- [EXCERTO FORNECIDO]:
No ano passado, em Portugal houve 1160 ataques registados mas só cerca de 15% chega a inquérito, ou seja, são alvo de investigação.

Neste momento há um ataque ciber em cada 11 segundos em todo o mundo (e este número está a aumentar).

No caso da Vodafone, sabemos que este "foi um dos dois maiores ciberataques que Portugal já sofreu" e que este ataque "teve uma natureza muito específica". 

No entanto, Paulo Portas deixa um aviso: "não há hackers bons e hackers maus. A comunicação social é useira e vezeira em usar hackers,  pagar-lhes para obter certo tipo de documentos e de notícias. Talvez isto seja uma lição", diz.

A guerra está a mudar de natureza

"A guerra está a mudar de natureza e vai estar cada vez mais no lado ciber", diz Paulo Portas, questionando "se este não deve ser o quarto ramo das forças armadas".

São, no entanto, tipos de guerra muito diferentes.

- [DADOS BRUTOS]:
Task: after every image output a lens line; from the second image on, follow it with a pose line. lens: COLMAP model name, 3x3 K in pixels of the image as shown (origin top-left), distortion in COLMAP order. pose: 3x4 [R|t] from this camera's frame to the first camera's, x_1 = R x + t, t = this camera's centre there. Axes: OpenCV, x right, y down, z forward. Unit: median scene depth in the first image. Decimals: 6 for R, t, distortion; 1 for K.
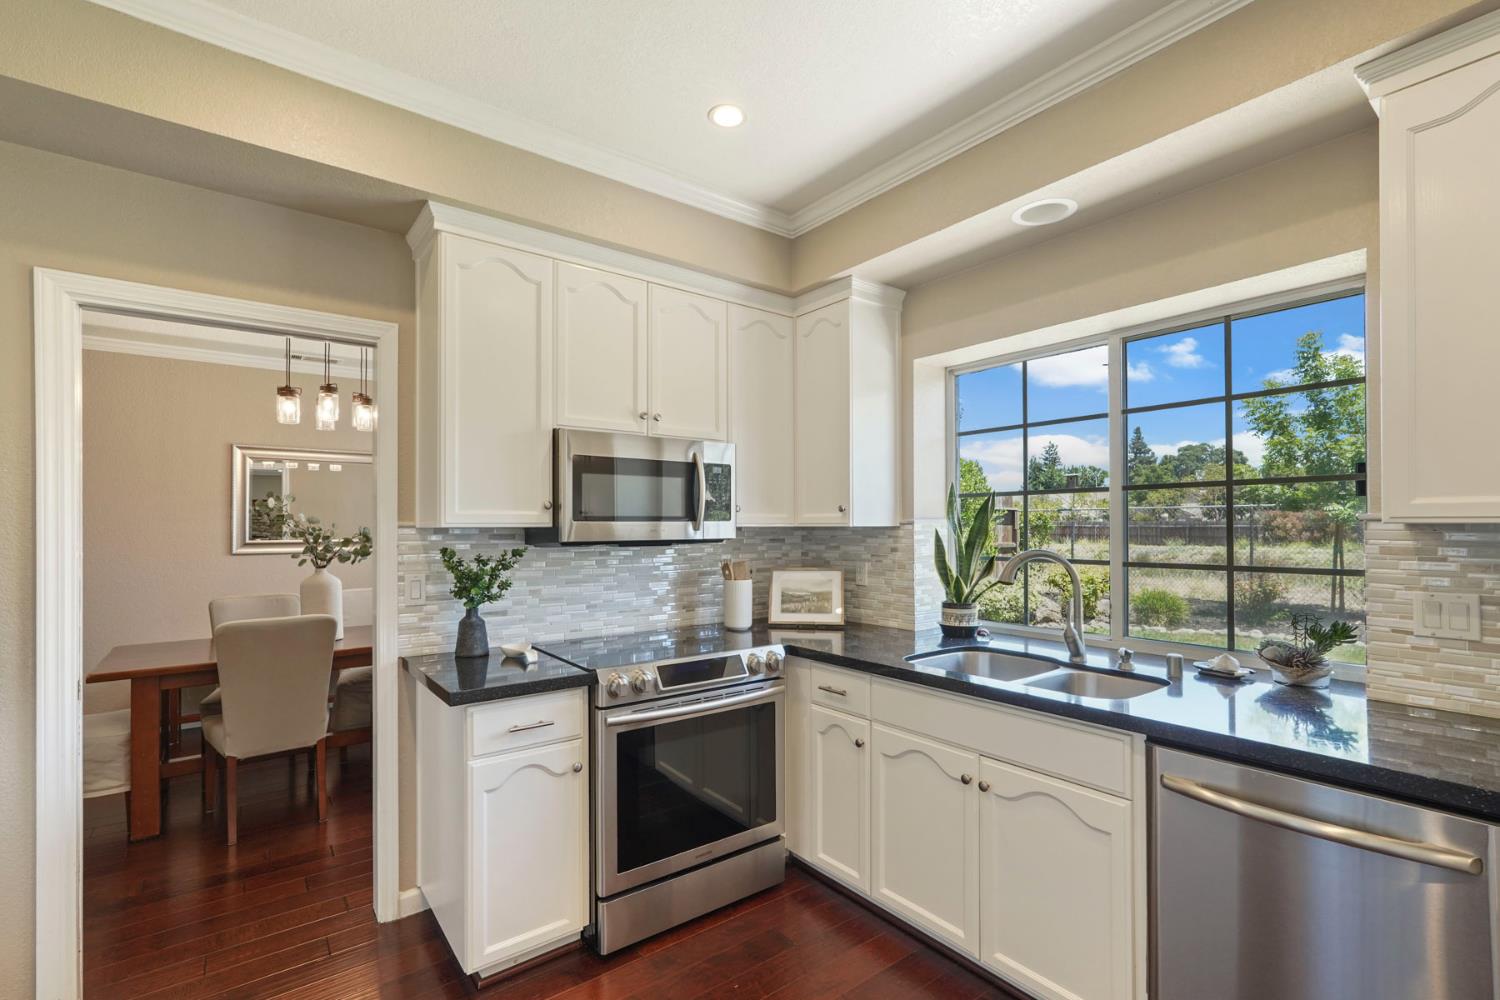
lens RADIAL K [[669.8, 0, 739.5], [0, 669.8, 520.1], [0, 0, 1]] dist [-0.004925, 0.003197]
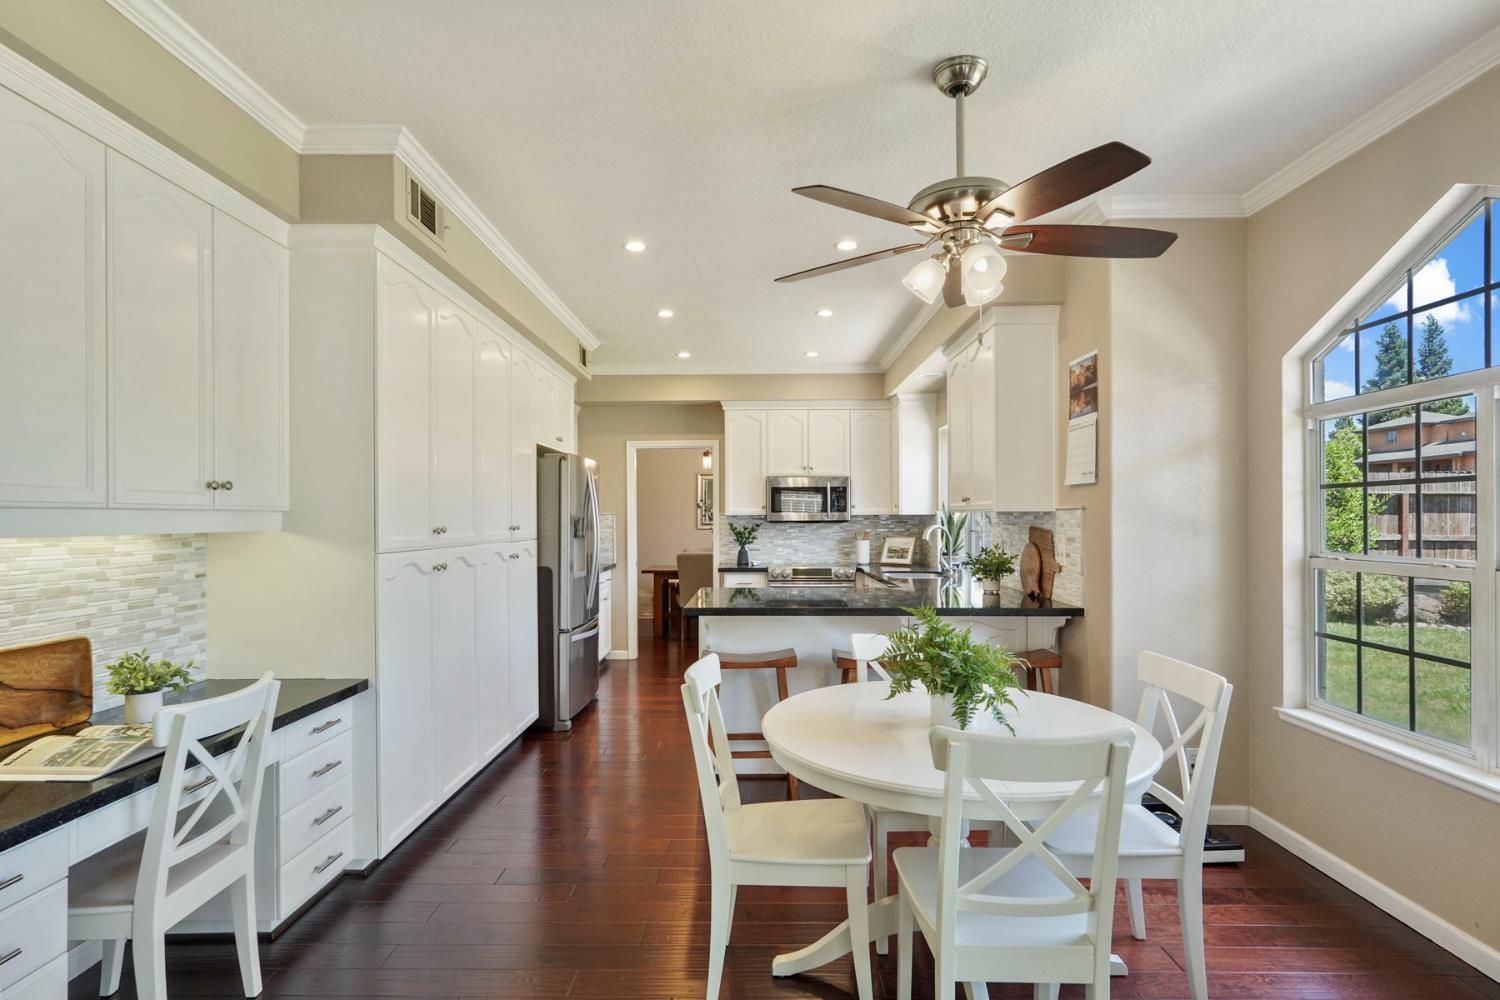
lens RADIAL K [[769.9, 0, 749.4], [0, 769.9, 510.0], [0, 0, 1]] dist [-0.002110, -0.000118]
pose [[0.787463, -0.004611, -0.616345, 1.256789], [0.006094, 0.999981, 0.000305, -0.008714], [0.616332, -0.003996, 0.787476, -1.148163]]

- [TAREFAS]:
**A.** Diga se cada afirmação concorda com o excerto sobre ciberataques, respondendo sim ou não e citando as palavras decisivas: (i) No ano passado, em Portugal, cerca de 15% dos ataques registados chegaram a inquérito. (ii) Paulo Portas afirma que existem hackers bons e hackers maus. (iii) O número de ataques ciber em todo o mundo está a diminuir.
**B.** Por favor, copie do excerto sobre ciberataques o trecho que vai desde "No ano passado, em" até "está a aumentar).", inclusive.

- [RESPOSTAS ABAIXO]:
**A.**
(i) Sim: "só cerca de 15% chega a inquérito".
(ii) Não: "não há hackers bons e hackers maus".
(iii) Não: "e este número está a aumentar".

**B.**
No ano passado, em Portugal houve 1160 ataques registados mas só cerca de 15% chega a inquérito, ou seja, são alvo de investigação.

Neste momento há um ataque ciber em cada 11 segundos em todo o mundo (e este número está a aumentar).